Masked gunmen have stormed Kenya’s Garissa University College near the Somali border, killing at least two people and injuring about 30.
Troops have surrounded the university and are engaging the attackers.
Witnesses spoke of the gunmen firing indiscriminately and there are fears the casualty toll could rise.
It is not clear who is behind the attack, but Somali al-Shabab militants have regularly targeted Kenya.
Garissa and other border areas have been regularly attacked.
Some five masked gunmen are said to have stormed the university. There are reports that hostages have been taken.
Nearby policemen then engaged in a fierce exchange of fire and the gunmen escaped into the university buildings.
Security forces were now trying to “flush them out”, a police statement said. It urged people to stay away from the area.
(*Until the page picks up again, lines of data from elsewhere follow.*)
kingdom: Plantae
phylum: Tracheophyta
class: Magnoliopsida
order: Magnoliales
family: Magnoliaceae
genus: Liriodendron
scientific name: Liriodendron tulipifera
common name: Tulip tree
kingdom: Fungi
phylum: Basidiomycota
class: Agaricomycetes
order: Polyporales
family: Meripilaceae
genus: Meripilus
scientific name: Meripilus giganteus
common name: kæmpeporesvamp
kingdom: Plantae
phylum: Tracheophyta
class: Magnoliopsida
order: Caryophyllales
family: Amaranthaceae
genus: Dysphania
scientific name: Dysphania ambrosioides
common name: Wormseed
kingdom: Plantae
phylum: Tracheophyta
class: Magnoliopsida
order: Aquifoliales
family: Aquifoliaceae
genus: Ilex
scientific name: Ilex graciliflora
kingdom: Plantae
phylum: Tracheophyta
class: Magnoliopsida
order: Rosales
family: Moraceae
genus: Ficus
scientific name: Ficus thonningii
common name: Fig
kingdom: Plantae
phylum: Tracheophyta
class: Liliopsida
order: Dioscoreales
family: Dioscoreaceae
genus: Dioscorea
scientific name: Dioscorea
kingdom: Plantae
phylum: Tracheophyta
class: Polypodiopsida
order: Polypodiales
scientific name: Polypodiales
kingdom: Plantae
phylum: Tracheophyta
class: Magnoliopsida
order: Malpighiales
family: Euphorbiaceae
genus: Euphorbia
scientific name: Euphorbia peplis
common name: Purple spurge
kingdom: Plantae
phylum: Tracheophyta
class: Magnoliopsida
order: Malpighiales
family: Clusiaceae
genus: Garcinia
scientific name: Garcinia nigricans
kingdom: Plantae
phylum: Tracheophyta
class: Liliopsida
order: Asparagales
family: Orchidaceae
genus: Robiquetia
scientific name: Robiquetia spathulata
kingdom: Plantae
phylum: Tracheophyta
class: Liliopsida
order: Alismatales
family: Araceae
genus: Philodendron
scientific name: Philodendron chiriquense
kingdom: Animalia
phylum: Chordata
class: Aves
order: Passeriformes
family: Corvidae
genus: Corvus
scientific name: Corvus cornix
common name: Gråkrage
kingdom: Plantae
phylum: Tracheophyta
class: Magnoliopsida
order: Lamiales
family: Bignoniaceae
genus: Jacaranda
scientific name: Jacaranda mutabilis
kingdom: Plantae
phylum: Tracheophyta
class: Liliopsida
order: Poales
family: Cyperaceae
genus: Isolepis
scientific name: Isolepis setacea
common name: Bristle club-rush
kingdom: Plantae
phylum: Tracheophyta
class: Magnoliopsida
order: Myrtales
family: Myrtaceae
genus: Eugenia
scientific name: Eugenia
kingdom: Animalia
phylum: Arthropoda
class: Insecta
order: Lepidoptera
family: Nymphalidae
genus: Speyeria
Two guards were confirmed killed at the main university gate, with two policemen and a student among the injured. But eyewitnesses spoke of many casualties inside the building.
The gunmen reportedly ordered students to lie down on the floor, but at least 27 are known to have escaped and are at a military facility.
Kenyan Red Cross spokeswoman Arnolda Shiundu said there were about 30 casualties, four of whom were critical.
Three people – two soldiers and a civilian – had been airlifted to the capital, Nairobi, Arnolda Shiundu said.
The university opened in 2011 and is the only place of higher education in the region. It has some 900 students, 700 of them from other parts of Kenya.
Garissa, 90 miles from the border with Somalia, has a large population of Kenyan Somalis.
Al-Shabab has carried out a number of attacks in Kenya since 2011, when Kenyan troops were sent to Somalia to help fight the militant group there.
The deadliest attack targeted the Westgate shopping centre in Nairobi in September 2013, when 67 people were killed.
Al-Shabab is fighting to create an Islamic state in Somalia and is banned as a terrorist group by both the US and Western Europe.